> [Tu objetivo]
Prosigue el texto sobre los mecanismos de cohesión en la sociedad rural a partir de su última oración.

> [Texto dado]
----
Un ejemplo del trato dispensado a los invitados puede ser la copla:

Báilala bien, bailador,

a la moza forastera,

no digan que en este pueblo

bailan de mala manera.

Otro tipo de forasteros que no ofrecen desconfianzas es el de los pobres vagabundos que van de pueblo en pueblo. Cada pobre llega al pueblo en una época determinada del año, siguiendo un itinerario más o menos fijo y llega a establecer una cierta familiaridad con los vecinos del pueblo, es casi como uno más y tiene hasta sus ciertos derechos. Su alojamiento y manu­tención están institucionalizados con la costumbre de “el palo de los po­bres”. Según esta costumbre, el alojamiento de los pobres se realizaba según un cierto turno o “velanda”. Se tenía, para ello, un palo, que a veces estaba rematado en una cruz, de la que colgaba una campanilla. El pobre recogía este palo en la última casa que hubiera prestado alojamiento, para acudir a la próxima. Allí se le daba cena, cama y desayuno.

Los otros dos grandes mecanismos de cohesión, que solamente cita­remos no porque no tengan importancia, sino porque encajarían mis en el análisis de la realidad estructural del pueblo (que podría ser objeto de una dedicación más detallada), son:

El control social, que quizá sea uno de los rasgos distintivos de la sociedad rural, en la que todo comportamiento está rígidamente normalizado y toda desviación es terriblemente criticada o ridiculizada que es, sin duda alguna, la más cruel de las críticas).
----
> [Datos proporcionados]
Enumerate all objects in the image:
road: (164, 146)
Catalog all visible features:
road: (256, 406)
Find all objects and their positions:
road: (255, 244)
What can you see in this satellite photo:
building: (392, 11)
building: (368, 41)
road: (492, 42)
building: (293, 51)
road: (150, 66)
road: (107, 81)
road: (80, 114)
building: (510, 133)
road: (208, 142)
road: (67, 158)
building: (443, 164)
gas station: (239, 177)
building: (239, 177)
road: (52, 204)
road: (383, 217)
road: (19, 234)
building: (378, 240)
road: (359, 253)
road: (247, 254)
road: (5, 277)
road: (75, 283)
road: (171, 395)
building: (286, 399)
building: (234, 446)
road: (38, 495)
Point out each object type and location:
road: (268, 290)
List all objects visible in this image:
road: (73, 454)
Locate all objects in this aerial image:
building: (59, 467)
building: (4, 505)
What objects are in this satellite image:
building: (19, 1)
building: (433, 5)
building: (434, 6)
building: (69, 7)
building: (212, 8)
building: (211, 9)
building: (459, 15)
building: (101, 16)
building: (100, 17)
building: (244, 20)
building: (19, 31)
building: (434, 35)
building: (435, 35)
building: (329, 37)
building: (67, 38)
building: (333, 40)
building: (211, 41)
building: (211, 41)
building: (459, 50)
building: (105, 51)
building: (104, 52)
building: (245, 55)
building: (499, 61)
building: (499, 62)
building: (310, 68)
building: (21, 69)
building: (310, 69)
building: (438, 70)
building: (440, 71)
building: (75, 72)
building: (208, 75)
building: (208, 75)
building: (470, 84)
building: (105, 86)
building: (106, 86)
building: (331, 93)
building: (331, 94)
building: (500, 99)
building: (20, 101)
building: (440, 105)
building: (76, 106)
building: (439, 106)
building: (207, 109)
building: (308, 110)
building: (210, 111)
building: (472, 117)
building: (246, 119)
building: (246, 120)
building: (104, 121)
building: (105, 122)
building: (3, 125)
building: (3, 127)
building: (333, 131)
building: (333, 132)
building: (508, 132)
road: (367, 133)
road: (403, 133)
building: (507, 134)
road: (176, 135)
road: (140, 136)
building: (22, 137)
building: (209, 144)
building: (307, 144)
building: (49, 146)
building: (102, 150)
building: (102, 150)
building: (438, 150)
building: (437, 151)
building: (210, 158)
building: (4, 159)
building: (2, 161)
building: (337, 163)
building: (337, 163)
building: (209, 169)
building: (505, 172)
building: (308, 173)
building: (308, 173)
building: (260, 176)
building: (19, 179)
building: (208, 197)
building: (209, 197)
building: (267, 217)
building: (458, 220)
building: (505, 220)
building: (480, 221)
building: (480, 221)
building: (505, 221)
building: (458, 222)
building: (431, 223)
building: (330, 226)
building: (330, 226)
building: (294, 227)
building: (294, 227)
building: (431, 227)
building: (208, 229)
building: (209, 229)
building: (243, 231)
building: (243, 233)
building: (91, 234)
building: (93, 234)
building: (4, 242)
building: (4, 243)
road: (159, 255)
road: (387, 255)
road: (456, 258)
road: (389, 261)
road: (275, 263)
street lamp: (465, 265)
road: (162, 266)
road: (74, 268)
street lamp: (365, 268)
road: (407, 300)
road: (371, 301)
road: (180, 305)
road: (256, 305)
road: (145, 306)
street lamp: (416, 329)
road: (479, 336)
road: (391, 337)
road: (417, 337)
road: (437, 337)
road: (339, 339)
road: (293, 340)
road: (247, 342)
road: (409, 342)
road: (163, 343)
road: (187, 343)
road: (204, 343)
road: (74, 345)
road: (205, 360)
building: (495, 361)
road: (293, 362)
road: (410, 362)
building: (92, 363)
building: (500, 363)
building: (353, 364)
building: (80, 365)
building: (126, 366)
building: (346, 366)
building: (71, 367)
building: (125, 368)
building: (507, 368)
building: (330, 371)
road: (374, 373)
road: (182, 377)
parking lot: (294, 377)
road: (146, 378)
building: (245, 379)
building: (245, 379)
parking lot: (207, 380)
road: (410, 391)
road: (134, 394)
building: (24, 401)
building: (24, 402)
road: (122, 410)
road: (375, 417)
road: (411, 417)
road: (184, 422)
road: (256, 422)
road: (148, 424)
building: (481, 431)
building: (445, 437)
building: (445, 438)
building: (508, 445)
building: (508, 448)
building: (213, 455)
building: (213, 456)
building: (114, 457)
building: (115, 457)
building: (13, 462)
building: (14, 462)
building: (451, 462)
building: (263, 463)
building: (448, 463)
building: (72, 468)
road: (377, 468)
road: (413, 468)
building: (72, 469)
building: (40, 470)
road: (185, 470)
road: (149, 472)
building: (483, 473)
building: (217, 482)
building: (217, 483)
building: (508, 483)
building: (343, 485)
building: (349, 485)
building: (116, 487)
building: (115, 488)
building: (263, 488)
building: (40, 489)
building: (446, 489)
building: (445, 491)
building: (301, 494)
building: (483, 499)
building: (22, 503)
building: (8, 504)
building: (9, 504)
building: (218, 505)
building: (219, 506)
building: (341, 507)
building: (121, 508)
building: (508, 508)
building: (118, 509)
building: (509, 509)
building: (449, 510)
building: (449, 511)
----
> [Respuesta]
La solidaridad estructural entre los miembros. Ante un trabajo que, la mayor parte de las veces, revestía la forma de una dura lucha contra el miedo, contra una naturaleza adversa, la solidaridad es, muchas veces, una cuestión de supervivencia colectiva. Y así surge la ayuda mutua para tra­bajos: la recogida de la hierba, la matanza del cerdo, la ayuda instituciona­lizada (las veceras, las facenderas, las cofradías y las sociedades para la ayuda mutua en las desgracias). Esta ayuda mutua está, con fre­cuencia, altamente ritualizada y suele terminar con una celebración festiva que suele concretarse en una comida.







[1] Pitt-Rivers, J., Los hombres de la Sierra, Barcelona, Crijalbo, 1971, 44 y 55.

[2] Estos quiñones eran intransferibles. Se sorteaban periódicamente para igualar las oportuni­dades. A la muerte del vecino volvían al común y se les otorgaba a otro nuevo vecino.


[3] Pitt-Rivers hace notar cómo en Castellano usamos la misma palabra (pueblo) para designar tanto el marco geográfico como los miembros del grupo que habitan este marco geográfico. Con lo cual, parece que se quiere indicar la gran relación que existe entre medio geográfico y comunidad (véase op. cit., 19). Esta obra, como ya habrá podido advertirse, sirve de apoyo y de punto de com­paración y referencia: para todo este artículo.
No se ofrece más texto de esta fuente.